### STATED TASK
Copy out all the data below, changing every "myFeature" to "revolvedShaft" and keeping everything else the same. Leave the pictures out.

— START DATA IN THIS EXERCISE —

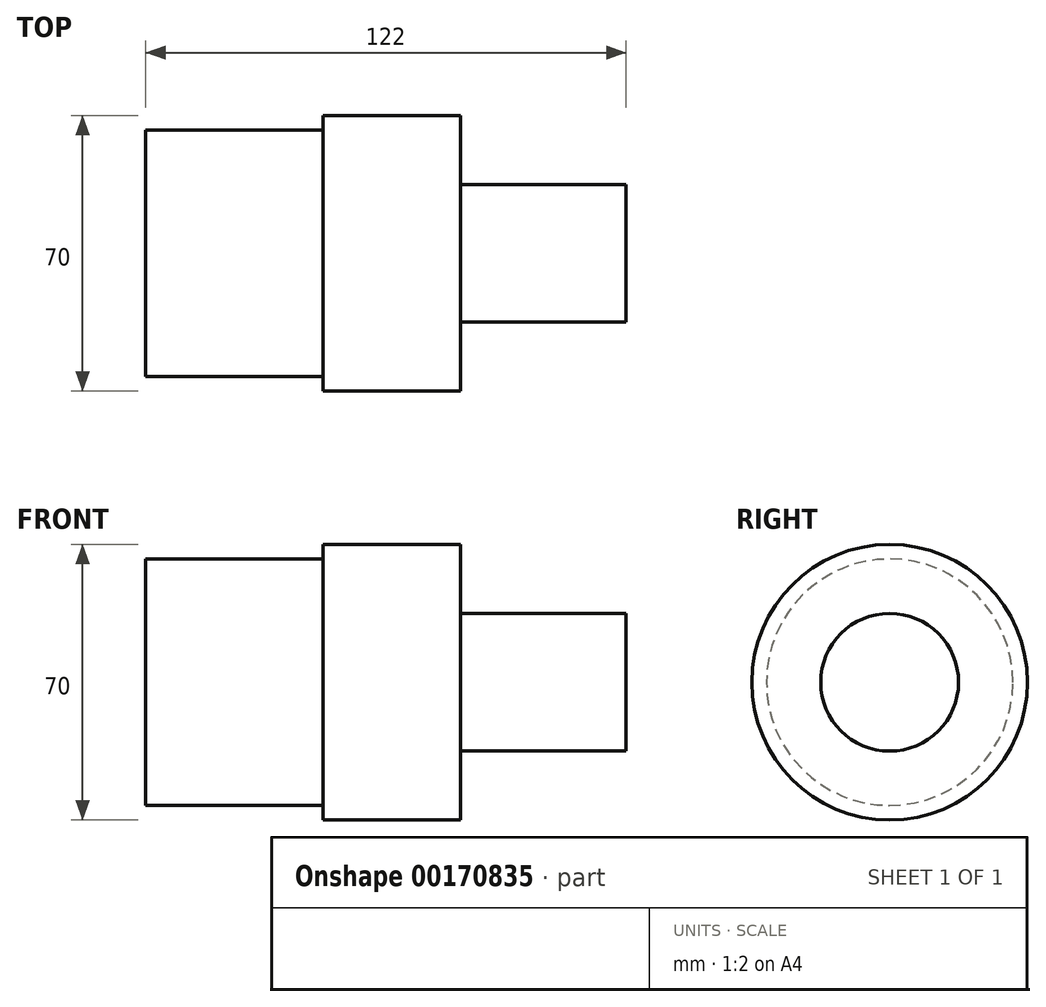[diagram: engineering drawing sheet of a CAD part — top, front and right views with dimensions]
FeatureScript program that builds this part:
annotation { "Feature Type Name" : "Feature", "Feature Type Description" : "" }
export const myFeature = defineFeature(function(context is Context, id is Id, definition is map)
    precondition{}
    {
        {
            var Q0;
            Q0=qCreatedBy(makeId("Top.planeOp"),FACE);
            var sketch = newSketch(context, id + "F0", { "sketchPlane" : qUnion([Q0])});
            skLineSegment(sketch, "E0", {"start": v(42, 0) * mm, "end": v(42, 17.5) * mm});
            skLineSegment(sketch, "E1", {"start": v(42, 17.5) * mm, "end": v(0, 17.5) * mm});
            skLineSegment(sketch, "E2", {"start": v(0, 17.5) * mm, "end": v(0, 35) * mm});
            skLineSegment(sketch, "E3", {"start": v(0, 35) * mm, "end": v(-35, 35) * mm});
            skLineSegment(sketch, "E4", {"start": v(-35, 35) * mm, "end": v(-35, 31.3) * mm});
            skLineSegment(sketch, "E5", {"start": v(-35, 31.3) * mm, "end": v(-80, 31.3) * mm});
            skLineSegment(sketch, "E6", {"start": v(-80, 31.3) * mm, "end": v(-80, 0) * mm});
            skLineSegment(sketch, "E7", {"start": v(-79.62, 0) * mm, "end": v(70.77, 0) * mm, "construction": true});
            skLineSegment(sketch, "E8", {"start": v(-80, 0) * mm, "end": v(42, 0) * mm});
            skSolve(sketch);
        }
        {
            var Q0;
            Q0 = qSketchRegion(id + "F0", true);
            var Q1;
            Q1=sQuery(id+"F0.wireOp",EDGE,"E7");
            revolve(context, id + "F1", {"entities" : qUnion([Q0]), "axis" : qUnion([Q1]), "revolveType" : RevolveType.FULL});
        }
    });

— END DATA IN THIS EXERCISE —

### TASK ANSWER
[diagram: engineering drawing sheet of a CAD part — top, front and right views with dimensions]
FeatureScript program that builds this part:
annotation { "Feature Type Name" : "Feature", "Feature Type Description" : "" }
export const revolvedShaft = defineFeature(function(context is Context, id is Id, definition is map)
    precondition{}
    {
        {
            var Q0;
            Q0=qCreatedBy(makeId("Top.planeOp"),FACE);
            var sketch = newSketch(context, id + "F0", { "sketchPlane" : qUnion([Q0])});
            skLineSegment(sketch, "E0", {"start": v(42, 0) * mm, "end": v(42, 17.5) * mm});
            skLineSegment(sketch, "E1", {"start": v(42, 17.5) * mm, "end": v(0, 17.5) * mm});
            skLineSegment(sketch, "E2", {"start": v(0, 17.5) * mm, "end": v(0, 35) * mm});
            skLineSegment(sketch, "E3", {"start": v(0, 35) * mm, "end": v(-35, 35) * mm});
            skLineSegment(sketch, "E4", {"start": v(-35, 35) * mm, "end": v(-35, 31.3) * mm});
            skLineSegment(sketch, "E5", {"start": v(-35, 31.3) * mm, "end": v(-80, 31.3) * mm});
            skLineSegment(sketch, "E6", {"start": v(-80, 31.3) * mm, "end": v(-80, 0) * mm});
            skLineSegment(sketch, "E7", {"start": v(-79.62, 0) * mm, "end": v(70.77, 0) * mm, "construction": true});
            skLineSegment(sketch, "E8", {"start": v(-80, 0) * mm, "end": v(42, 0) * mm});
            skSolve(sketch);
        }
        {
            var Q0;
            Q0 = qSketchRegion(id + "F0", true);
            var Q1;
            Q1=sQuery(id+"F0.wireOp",EDGE,"E7");
            revolve(context, id + "F1", {"entities" : qUnion([Q0]), "axis" : qUnion([Q1]), "revolveType" : RevolveType.FULL});
        }
    });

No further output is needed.